● Task: Set down every entry again, exactly as it appears.

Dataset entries

####################

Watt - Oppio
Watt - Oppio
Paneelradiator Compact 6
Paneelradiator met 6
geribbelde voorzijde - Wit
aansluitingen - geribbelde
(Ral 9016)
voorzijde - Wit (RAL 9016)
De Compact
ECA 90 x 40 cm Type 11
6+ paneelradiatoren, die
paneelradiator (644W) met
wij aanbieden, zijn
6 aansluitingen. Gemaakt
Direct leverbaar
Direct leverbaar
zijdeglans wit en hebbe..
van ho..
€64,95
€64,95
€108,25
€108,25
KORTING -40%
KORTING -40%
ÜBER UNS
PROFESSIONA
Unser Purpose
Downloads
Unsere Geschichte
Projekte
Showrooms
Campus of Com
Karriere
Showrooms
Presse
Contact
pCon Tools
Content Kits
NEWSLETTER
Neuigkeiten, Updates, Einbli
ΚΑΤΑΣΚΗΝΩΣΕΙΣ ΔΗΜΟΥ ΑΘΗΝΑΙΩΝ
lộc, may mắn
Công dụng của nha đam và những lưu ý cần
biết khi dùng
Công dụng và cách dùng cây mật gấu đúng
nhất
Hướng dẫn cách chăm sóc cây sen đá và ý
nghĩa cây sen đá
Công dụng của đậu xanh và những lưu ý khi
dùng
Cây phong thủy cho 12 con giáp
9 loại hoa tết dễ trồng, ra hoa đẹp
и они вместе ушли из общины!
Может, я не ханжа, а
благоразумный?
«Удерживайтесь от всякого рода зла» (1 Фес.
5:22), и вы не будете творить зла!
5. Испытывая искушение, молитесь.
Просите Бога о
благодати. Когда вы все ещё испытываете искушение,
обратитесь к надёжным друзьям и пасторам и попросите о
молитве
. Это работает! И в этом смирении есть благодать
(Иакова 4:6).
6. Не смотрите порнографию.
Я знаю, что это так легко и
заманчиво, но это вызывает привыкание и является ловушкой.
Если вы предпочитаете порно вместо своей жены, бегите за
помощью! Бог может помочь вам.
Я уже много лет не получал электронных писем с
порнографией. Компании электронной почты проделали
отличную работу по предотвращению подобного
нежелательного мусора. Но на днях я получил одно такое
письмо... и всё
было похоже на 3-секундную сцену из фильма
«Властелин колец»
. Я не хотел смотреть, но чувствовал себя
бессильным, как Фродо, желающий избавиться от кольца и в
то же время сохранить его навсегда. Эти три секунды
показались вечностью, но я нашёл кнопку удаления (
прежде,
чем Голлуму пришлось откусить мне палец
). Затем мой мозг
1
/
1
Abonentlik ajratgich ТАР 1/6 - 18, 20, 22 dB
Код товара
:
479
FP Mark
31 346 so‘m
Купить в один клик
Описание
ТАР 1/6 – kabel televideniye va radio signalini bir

####################

● Answer to this task:
Watt - Oppio
Watt - Oppio
Paneelradiator Compact 6
Paneelradiator met 6
geribbelde voorzijde - Wit
aansluitingen - geribbelde
(Ral 9016)
voorzijde - Wit (RAL 9016)
De Compact
ECA 90 x 40 cm Type 11
6+ paneelradiatoren, die
paneelradiator (644W) met
wij aanbieden, zijn
6 aansluitingen. Gemaakt
Direct leverbaar
Direct leverbaar
zijdeglans wit en hebbe..
van ho..
€64,95
€64,95
€108,25
€108,25
KORTING -40%
KORTING -40%
ÜBER UNS
PROFESSIONA
Unser Purpose
Downloads
Unsere Geschichte
Projekte
Showrooms
Campus of Com
Karriere
Showrooms
Presse
Contact
pCon Tools
Content Kits
NEWSLETTER
Neuigkeiten, Updates, Einbli
ΚΑΤΑΣΚΗΝΩΣΕΙΣ ΔΗΜΟΥ ΑΘΗΝΑΙΩΝ
lộc, may mắn
Công dụng của nha đam và những lưu ý cần
biết khi dùng
Công dụng và cách dùng cây mật gấu đúng
nhất
Hướng dẫn cách chăm sóc cây sen đá và ý
nghĩa cây sen đá
Công dụng của đậu xanh và những lưu ý khi
dùng
Cây phong thủy cho 12 con giáp
9 loại hoa tết dễ trồng, ra hoa đẹp
и они вместе ушли из общины!
Может, я не ханжа, а
благоразумный?
«Удерживайтесь от всякого рода зла» (1 Фес.
5:22), и вы не будете творить зла!
5. Испытывая искушение, молитесь.
Просите Бога о
благодати. Когда вы все ещё испытываете искушение,
обратитесь к надёжным друзьям и пасторам и попросите о
молитве
. Это работает! И в этом смирении есть благодать
(Иакова 4:6).
6. Не смотрите порнографию.
Я знаю, что это так легко и
заманчиво, но это вызывает привыкание и является ловушкой.
Если вы предпочитаете порно вместо своей жены, бегите за
помощью! Бог может помочь вам.
Я уже много лет не получал электронных писем с
порнографией. Компании электронной почты проделали
отличную работу по предотвращению подобного
нежелательного мусора. Но на днях я получил одно такое
письмо... и всё
было похоже на 3-секундную сцену из фильма
«Властелин колец»
. Я не хотел смотреть, но чувствовал себя
бессильным, как Фродо, желающий избавиться от кольца и в
то же время сохранить его навсегда. Эти три секунды
показались вечностью, но я нашёл кнопку удаления (
прежде,
чем Голлуму пришлось откусить мне палец
). Затем мой мозг
1
/
1
Abonentlik ajratgich ТАР 1/6 - 18, 20, 22 dB
Код товара
:
479
FP Mark
31 346 so‘m
Купить в один клик
Описание
ТАР 1/6 – kabel televideniye va radio signalini bir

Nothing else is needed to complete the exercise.